Ikhsan Ahmad

Memastikan Ketidakpastian

Memastikan ketidakpastian adalah menyelami kata-kata: bohong-bohong; benar-benar. Benar-benar; bohong-bohong. Berbohong dengan benar atau sunguh-sungguh berbohong.

Terlihat di posisi kanan, namun kanannya di sebelah kiri, kirinya tengah. Berdiri di sebelah kiri, tetapi kirinya ada di kanan, kanannya di tengah sebelah kiri. Merasa di tengah, namun tengahnya sebelah kiri, kirinya di kanan.

Oleh: IKHSAN AHMAD *)

Ketidakpastian adalah sebuah kepastian, seperti panca indera ketika memulai kemampuannya mengindera kemudian berakhir ketika panca indera tidak bisa menangkap alam objektif fisikalis, alam dimana setiap anak bangsa merasa ada dan berfikir untuk bangsanya.

Namun seringkali hadir dan ada untuk oligarki, hadir hanya untuk mendapatkan kesempatan mencuri, dan hadir sebagai penikmat kekuasaan.

Memastikan kontestasi tahun 2024 yang belum terjadi, ada sekitar 40 partai politik tengah bersiap, hendak memastikan dirinya tampil di ajang kontestasi, berniat menjadi pemenang.

Mereka merasa terpanggil oleh Ibu pertiwi untuk melakukan perubahan, membenahi negeri ini dan mengubah ketidakpastian menjadi kepastian yang berpihak kepada mereka walaupun mesti memainkan suara kedaerahan dan agama.

Sementara suara pekik kebangsaan terasa parau di tengah permainan para cukong politik.

Curang dalam pemilu adalah kepastian. Setelah pemilu, memilih antara kepentingan pribadi atau kelompok dengan kepentingan bangsa adalah ketidakpastian.

Kemiskinan, pendidikan, pengangguran dan persoalan masyarakat lainnya menjadi pementasan alam pantul berfikir yang subjektif dan bersifat psikologis.

Kehadiran demos dan kratos dalam ide demokrasi tidak bisa dilepaskan dari peran bangsawan saat itu. Begitu pula saat ini, ketika demokrasi menjadi keniscayaan, pilar demokrasi kelima ditopang oleh kaum berduit dengan berbagai sebutan.

Apa yang hendak dipastikan pada pemilu mendatang? Tentu saja anggaran, teknis, mekanisme dan administratif pemilu, seperti pendaftaran calon peserta pemilu, pendaftaran calon pemilih, rekruitmen penyelenggara pemilu dengan berbagai persoalan di dalamnya.

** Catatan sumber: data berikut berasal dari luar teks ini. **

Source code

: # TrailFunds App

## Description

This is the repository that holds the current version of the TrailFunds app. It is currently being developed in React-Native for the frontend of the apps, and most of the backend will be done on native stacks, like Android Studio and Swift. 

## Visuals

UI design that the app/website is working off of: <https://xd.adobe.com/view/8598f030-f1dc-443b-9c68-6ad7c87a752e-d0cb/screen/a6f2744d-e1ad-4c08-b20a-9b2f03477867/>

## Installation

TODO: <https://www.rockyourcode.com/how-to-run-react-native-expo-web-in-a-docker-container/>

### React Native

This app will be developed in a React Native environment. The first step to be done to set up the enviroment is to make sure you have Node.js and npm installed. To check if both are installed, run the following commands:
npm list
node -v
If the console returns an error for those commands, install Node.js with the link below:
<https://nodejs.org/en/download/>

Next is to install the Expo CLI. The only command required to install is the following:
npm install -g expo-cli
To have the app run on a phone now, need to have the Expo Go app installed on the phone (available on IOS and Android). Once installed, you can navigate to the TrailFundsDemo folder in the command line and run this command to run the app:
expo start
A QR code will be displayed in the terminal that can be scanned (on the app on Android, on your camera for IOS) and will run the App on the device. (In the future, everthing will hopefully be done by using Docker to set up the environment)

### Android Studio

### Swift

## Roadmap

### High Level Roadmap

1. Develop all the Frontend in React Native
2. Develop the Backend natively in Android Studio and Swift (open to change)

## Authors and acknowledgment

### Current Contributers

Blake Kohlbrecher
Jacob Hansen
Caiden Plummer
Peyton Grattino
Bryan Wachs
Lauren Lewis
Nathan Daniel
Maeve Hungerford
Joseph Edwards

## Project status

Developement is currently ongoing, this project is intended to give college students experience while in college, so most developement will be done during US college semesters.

Lalu bagaimana dengan tanggungjawab partai terhadap kaderisasi dan calon yang diusungnya pada sisi moralitas, intelektualitas dan integritas agar tidak menjadi mata rantai korupsi dan jual beli dengan cukong politik?

Bagaimana tanggungjawab terhadap pendidikan politik dan kesadaran masyarakat terhadap mentalitas berdemokrasi?

Bagaimana mempertanggungjawabkan pilihan rakyat yang pada akhirnya tidak berpihak kepada rakyat?

Rasanya pertanyaan tersebut berlebihan untuk ditanyakan karena semua bermain politik mencari untung.

Politik tidak boleh selamanya diartikan siasat untuk mempertahankan dan merebut kekuasaan. Politik mesti dipastikan sebagai salah satu instrument fitrah manusia untuk mengubah setiap kehidupan menjadi jauh lebih baik.

Sudah saatnya masyarakat mendidik dirinya sendiri, memastikan ketidakpastian demokrasi manipulatif, tidak menempatkan diri dalam industri pemilu, dimana setiap entitas pemilu nampak bersungguh-sungguh menghidupkan demokrasi sekaligus menghidupi dirinya sebagai kelas pekerja demokrasi, tak lebih. (**)

*) Penulis adalah pengamat kebijakan publik dan Dosen FISIP Untirta.